In February this year, IBM hosted a Jam (a 72-hour online forum with participation from IBM and beyond) on the topic of Social Business.
In case you’re not familiar with the term Social Business, here is definition I hear a lot in IBM corridors:
1: a business that embraces networks of people to create business value
2: a business that is engaged, transparent, and nimble
This goes beyond social media, which is largely the domain of marketing/comms departments to touch on the very fabric of the enterprise, including internal collaboration and social networking with partners and suppliers.
As is the case with just about any discussion around Social Business, the thorny issue of ROI came up. How do you measure the value of this undertaking?
These are some of the metrics Jam participants suggested:
- How often the brand is mentioned in social media (marketing/support/product management)
- How engaged customers are by how often they comment on or share information about the brand (account management/customer support)

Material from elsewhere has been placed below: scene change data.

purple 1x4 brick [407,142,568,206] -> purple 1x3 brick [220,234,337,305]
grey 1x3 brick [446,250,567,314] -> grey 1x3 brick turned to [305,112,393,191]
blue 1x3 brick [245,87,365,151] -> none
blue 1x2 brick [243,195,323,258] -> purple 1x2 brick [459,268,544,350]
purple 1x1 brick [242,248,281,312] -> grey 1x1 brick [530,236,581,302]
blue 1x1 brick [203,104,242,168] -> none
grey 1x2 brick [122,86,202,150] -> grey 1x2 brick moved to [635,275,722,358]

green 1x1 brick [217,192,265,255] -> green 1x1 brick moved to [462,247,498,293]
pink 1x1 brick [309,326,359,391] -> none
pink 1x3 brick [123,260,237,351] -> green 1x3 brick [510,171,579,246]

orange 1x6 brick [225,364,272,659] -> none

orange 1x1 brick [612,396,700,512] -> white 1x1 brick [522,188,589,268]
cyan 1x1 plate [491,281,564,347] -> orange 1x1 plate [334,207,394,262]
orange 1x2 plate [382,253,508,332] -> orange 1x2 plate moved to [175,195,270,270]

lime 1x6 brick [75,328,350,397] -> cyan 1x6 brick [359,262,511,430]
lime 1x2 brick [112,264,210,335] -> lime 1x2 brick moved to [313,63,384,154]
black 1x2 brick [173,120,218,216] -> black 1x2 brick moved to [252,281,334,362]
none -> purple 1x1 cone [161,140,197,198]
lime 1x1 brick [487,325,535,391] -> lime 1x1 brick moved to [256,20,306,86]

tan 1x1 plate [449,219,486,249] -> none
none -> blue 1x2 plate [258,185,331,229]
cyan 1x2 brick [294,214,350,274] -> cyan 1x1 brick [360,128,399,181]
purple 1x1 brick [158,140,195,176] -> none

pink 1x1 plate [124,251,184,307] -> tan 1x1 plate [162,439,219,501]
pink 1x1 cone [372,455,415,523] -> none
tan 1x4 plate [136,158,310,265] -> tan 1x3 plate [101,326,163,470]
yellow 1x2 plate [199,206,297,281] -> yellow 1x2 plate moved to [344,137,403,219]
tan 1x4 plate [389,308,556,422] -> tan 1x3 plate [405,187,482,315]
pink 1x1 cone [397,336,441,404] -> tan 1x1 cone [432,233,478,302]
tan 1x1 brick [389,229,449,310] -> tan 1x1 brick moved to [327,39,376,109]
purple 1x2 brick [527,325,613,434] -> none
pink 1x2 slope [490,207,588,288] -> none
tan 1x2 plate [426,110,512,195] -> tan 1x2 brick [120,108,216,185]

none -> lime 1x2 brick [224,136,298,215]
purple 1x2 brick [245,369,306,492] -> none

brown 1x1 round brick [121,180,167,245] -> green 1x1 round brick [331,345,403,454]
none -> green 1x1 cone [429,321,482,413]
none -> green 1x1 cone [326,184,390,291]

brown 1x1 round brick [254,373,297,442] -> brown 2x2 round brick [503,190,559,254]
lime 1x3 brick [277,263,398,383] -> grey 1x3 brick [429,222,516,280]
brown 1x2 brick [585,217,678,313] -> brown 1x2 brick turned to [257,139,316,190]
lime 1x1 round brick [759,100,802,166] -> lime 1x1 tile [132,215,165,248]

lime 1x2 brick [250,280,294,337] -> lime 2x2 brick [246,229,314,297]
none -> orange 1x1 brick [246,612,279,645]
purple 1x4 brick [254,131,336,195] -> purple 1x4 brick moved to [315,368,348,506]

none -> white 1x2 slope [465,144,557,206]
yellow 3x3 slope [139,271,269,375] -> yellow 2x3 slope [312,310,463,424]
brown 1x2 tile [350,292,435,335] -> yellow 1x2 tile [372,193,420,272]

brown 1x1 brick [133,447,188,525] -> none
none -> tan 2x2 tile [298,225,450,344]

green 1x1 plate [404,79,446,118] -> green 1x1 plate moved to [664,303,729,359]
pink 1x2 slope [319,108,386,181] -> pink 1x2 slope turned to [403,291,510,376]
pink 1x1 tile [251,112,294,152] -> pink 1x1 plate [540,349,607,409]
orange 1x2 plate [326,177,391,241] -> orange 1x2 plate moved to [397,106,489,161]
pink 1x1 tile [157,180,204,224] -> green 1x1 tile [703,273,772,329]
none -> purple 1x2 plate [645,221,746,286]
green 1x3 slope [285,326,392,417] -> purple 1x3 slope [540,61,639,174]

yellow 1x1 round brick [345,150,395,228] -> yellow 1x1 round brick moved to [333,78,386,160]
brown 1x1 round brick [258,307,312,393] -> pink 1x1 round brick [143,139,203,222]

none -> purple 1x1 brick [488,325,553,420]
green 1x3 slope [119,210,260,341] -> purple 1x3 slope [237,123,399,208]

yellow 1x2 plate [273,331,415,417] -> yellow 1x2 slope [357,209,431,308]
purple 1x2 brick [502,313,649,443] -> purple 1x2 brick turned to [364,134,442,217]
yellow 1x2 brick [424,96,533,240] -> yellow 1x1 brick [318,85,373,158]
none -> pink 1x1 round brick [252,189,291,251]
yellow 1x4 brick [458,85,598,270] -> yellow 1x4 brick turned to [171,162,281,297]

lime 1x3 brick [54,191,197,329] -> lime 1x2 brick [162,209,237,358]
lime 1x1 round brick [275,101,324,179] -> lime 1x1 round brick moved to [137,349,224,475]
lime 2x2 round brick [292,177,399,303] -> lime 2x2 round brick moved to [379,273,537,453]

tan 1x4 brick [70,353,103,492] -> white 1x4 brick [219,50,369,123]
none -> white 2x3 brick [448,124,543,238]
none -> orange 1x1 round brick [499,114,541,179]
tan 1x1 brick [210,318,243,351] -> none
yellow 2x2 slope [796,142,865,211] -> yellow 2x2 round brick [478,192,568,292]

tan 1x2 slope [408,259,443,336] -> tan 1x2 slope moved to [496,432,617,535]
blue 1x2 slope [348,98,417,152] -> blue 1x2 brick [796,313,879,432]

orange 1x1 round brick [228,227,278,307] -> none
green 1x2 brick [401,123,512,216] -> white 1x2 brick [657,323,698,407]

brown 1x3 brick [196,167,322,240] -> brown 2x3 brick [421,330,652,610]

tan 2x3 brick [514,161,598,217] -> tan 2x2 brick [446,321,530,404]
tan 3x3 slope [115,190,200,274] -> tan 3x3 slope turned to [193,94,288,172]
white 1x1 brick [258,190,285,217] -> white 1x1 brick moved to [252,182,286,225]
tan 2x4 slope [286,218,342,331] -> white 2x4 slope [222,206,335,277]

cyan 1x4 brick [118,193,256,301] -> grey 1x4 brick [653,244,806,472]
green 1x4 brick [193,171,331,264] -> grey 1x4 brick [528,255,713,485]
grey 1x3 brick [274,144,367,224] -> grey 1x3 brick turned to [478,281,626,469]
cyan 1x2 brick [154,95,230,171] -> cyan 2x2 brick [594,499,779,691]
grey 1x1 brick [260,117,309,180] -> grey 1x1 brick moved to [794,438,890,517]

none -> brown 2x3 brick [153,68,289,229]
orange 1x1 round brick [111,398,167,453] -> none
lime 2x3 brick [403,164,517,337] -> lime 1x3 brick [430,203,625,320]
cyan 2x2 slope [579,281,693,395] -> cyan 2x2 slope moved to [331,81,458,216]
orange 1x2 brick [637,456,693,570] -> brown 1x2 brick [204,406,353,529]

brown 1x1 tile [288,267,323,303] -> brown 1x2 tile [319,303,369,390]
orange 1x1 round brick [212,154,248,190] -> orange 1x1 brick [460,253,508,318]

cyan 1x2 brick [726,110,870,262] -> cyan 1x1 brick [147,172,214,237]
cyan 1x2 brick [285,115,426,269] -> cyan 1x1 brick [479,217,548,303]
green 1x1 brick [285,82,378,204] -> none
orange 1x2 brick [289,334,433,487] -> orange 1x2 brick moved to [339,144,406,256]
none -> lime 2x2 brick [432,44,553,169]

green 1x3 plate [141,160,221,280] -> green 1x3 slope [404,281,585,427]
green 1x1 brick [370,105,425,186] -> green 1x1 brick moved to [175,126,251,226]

- How many customers are being exposed to messaging (marketing/support)
- How many customers are active advocates for the brand (support/account management)
- How the efforts of these advocates are resulting in new customers or increased traffic (account management/marketing)
- How many issues are being successfully resolved—and how quickly (support)
- How satisfied customers are and what kind of feedback they are providing (support/account management)
I’ve added in parentheses the departments that have a major stake in those metrics. As you can see, this goes way beyond customer acquisition and the normal domain of marketing/communications. Bottom line: social business monitoring goes way beyond tracking Facebook Likes and Twitter Followers.
Are there key metrics you think should be added to the list? I’d love to hear!